**Extracted data:**
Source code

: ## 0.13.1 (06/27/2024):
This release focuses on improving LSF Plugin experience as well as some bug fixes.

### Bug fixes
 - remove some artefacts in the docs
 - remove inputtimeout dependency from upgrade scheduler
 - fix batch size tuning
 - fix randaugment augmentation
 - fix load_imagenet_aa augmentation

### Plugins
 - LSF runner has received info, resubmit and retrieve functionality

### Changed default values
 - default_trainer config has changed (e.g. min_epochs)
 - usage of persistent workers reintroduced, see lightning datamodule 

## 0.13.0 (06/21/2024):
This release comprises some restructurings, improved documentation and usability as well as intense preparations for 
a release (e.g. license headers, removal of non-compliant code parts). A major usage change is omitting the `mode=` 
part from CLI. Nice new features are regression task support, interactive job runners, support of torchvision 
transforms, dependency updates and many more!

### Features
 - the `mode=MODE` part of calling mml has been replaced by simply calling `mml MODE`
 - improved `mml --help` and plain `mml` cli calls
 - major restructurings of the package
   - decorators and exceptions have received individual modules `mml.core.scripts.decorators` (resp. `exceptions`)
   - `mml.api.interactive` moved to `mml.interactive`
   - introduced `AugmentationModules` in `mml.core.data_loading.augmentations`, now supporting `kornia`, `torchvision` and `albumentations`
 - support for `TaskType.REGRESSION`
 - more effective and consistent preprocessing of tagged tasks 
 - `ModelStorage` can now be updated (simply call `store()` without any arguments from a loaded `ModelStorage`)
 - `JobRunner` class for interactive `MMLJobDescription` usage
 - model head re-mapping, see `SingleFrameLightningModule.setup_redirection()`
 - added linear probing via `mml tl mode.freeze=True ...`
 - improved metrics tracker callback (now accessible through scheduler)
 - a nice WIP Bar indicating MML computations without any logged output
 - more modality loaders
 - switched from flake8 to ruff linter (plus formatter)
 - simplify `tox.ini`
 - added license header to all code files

**What needs to be done:** Take the lines from the one containing "### Plugins" through the one containing "transforms, dependency updates and many more!" and write them out again with "release" replaced by "version", changing nothing else.

**Result of this task:**
### Plugins
 - LSF runner has received info, resubmit and retrieve functionality

### Changed default values
 - default_trainer config has changed (e.g. min_epochs)
 - usage of persistent workers reintroduced, see lightning datamodule 

## 0.13.0 (06/21/2024):
This version comprises some restructurings, improved documentation and usability as well as intense preparations for 
a version (e.g. license headers, removal of non-compliant code parts). A major usage change is omitting the `mode=` 
part from CLI. Nice new features are regression task support, interactive job runners, support of torchvision 
transforms, dependency updates and many more!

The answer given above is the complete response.